__DATASET EXCERPTS__.
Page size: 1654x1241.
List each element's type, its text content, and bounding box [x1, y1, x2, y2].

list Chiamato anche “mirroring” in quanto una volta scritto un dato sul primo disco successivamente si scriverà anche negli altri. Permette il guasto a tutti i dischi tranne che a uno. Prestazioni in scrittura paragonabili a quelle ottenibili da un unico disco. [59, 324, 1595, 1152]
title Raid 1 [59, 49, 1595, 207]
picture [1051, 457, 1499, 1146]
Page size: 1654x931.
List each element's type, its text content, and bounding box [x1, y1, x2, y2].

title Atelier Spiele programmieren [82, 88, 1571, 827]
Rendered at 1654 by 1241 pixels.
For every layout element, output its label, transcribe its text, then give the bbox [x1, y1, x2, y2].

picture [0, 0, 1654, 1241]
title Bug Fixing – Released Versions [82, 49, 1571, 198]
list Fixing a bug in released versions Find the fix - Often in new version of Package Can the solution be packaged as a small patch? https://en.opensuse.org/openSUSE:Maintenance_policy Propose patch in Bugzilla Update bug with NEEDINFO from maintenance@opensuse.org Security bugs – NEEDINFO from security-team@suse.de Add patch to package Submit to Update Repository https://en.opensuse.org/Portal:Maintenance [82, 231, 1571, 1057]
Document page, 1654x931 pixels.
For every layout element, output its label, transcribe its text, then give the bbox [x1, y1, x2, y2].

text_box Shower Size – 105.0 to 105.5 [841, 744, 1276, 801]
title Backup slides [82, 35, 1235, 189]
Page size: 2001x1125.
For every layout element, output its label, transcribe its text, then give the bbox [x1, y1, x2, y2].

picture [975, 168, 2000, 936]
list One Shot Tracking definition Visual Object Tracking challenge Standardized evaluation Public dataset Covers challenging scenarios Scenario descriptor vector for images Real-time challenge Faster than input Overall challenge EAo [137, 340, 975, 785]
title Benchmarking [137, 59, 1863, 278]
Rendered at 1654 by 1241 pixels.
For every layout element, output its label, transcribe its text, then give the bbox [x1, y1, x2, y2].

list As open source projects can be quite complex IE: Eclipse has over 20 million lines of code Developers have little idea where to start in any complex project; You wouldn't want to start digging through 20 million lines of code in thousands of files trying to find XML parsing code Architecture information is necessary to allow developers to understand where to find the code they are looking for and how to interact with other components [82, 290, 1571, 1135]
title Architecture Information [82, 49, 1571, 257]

__WHAT YOU ARE ASKED TO DO__. Reproduce word for word the lines starting at the beginning of the records and ending at the line that contains "list Chiamato anche", with both ends included.

__WORKED SOLUTION__.
Page size: 1654x1241.
List each element's type, its text content, and bounding box [x1, y1, x2, y2].

list Chiamato anche “mirroring” in quanto una volta scritto un dato sul primo disco successivamente si scriverà anche negli altri. Permette il guasto a tutti i dischi tranne che a uno. Prestazioni in scrittura paragonabili a quelle ottenibili da un unico disco. [59, 324, 1595, 1152]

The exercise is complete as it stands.